As businesses strive to improve their risk management capabilities, there is a growing emphasis on the adversities inherent in enterprise risk management. Businesses are now rethinking their entire risk management process in context of current technological advancements and developing solutions that were previously unthinkable.
The New Standard
Whenever a paradigm shift occurs in technology, we must take a moment and assess the change’s true potential. There is a cycle associated with innovative technologies and their implementation, and it always starts with the technology being used to augment existing workflows rather than reinventing them. This was demonstrated with email – in the beginning, businesses used email in lieu of letters. There were no changes to business processes, and there was no new method for customers to purchase products – you could simply send emails in place of letters.
The full essence of information technology was not realized until about a decade later. Businesses recognized that their previous processes were predicated on the premise that communication was restricted and intolerably slow. Due to the fact that this assumption was no longer correct, it meant that we would have to rethink our entire business model and create more efficient systems. That is how e-commerce began, and businesses began to fully utilize the tools made available by technological advancements.
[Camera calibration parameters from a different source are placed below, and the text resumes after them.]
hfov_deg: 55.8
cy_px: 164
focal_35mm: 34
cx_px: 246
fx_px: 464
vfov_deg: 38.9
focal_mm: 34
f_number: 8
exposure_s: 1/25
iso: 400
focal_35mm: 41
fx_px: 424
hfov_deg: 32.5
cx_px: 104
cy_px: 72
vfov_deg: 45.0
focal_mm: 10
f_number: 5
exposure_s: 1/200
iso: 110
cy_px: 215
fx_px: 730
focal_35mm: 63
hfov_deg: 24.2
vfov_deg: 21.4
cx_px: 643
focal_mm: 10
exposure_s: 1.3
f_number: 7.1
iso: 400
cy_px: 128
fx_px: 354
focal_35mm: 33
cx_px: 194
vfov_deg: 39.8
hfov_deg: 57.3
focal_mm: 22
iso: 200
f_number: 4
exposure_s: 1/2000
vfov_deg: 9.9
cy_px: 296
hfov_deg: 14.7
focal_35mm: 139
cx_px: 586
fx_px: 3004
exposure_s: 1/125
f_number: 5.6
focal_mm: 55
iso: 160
Enterprise Risk Management’s New Normal
The same shift can now be observed in our approach to risk management. The majority of technological advancements are currently being used to augment established risk management workflows. Several of the early enterprise risk management software solutions were created to aid in the acceleration of existing processes. However, this approach has reached a point of diminishing returns – a process can only be improved to a certain point, and we have reached that point with legacy risk management processes.
Therefore, the market’s newer ERM (Enterprise Risk Management) software solutions take a different approach. Rather than simply observing how risk managers work and developing solutions to assist them, developers are now approaching the problem with no preconceived notions. Rather than attempting to improve the efficiency of existing workflows, the thought process now begins with the goal of developing better workflows that are more productive than existing workflows.
Retrace Your Steps
This strategy of going back to the drawing board is already demonstrating its effectiveness. Enterprise risk management solutions are now available that focus not only on the risk manager’s role in risk management, but also on the entire organization. This has always been a challenge in risk management – risk managers cannot be experts in all business domains. There are numerous departments with employees with a variety of specialized skills, and we cannot expect risk managers to understand the risks associated with each of these domains.
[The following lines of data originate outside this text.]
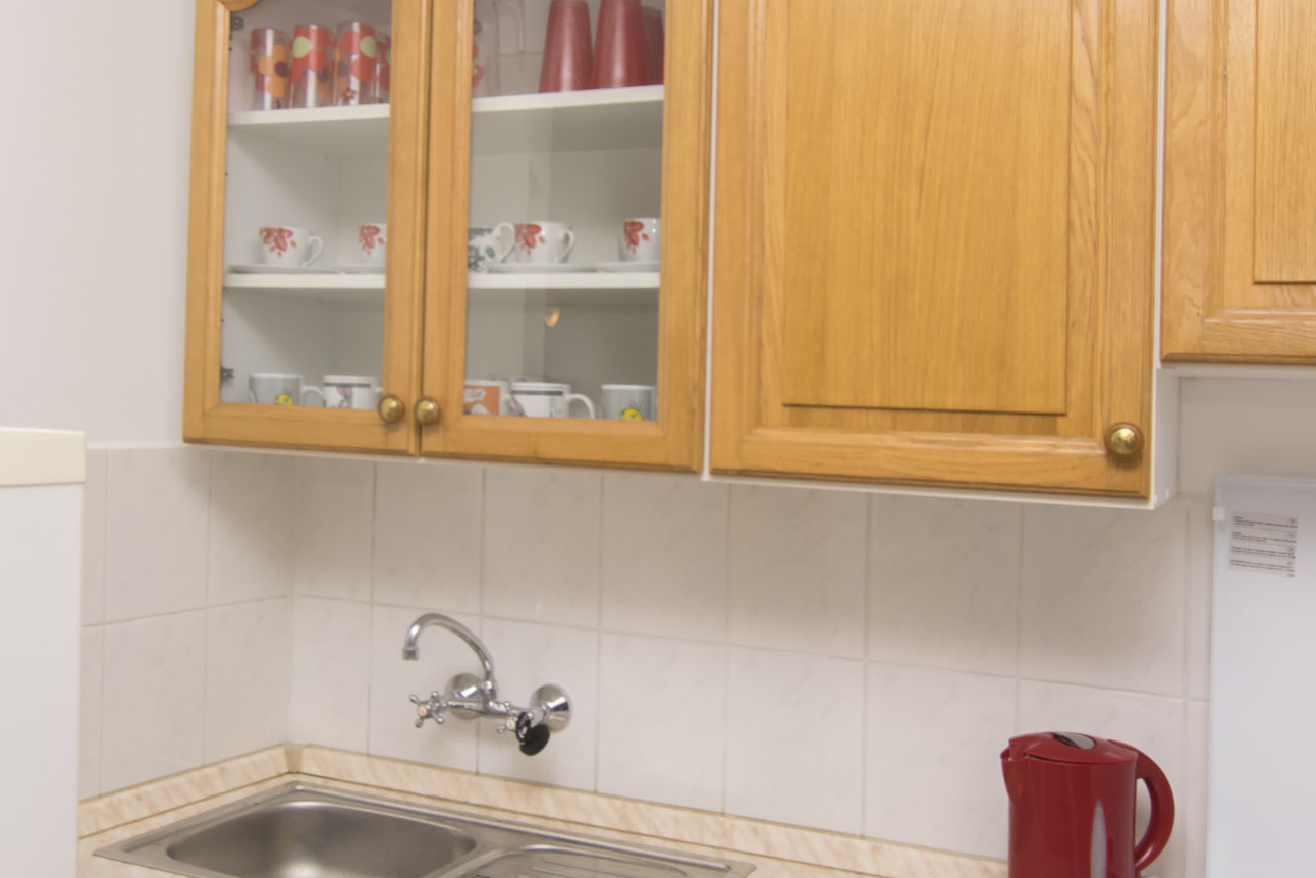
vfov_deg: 34.2
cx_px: 592
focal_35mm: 39
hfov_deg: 49.5
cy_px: 410
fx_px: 1426
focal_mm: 12
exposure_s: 1/160
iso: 200
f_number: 5.6
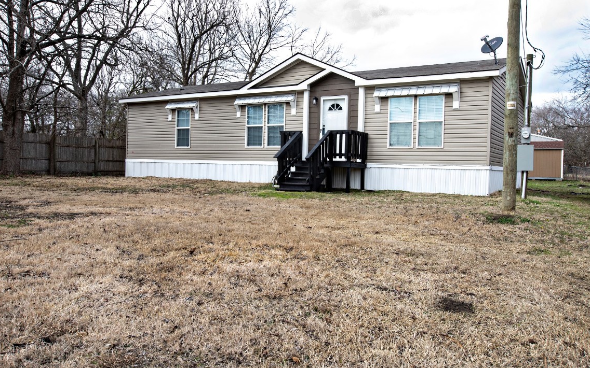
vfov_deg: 40.6
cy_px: 175
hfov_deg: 61.2
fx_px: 498
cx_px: 294
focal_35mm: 31
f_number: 8
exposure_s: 1/160
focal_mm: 20
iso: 640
Risk managers were either required to communicate with all stakeholders within the organization or to gather risk appetite from all departments. Both of these approaches were inefficient, and this issue could not be resolved by simply speeding up the risk manager’s work. Thus, the new risk management solutions are focused on providing a mechanism for everyone in the organization to communicate about risks and track any changes in risk levels. If a risk for a particular domain increases, notification is sent not only to the risk manager, but also to the domain’s or department’s stakeholder.
The Return on Investment for Risk Management Technology
As a result of these advancements, the return on investment for risk management technology has increased significantly. There was a time when businesses were required to invest millions of dollars in risk management technology to implement and maintain it, and the technology provided only incremental improvements. As a result, the technology was used exclusively by the largest enterprises, which could justify the high cost due to the enormous amount of risk management work they had.
However, the ERM software solutions that are currently available or being developed for release in the near future provide a significantly higher return on investment while being significantly less expensive to implement and maintain. This is partly due to the service model – most legacy vendors developed solutions that required on-site installation and maintenance. The cloud-based nature of newer ERM solutions simplifies their acquisition and implementation. Their upkeep is taken care of by the service provider, further reducing associated costs.
Risk management has become increasingly easier for businesses in recent years, and we can expect it to continue to improve. We will be able to exceed the performance ceiling in risk management and improve performance more than ever before due to technological advancements. For risk managers, these are exciting times.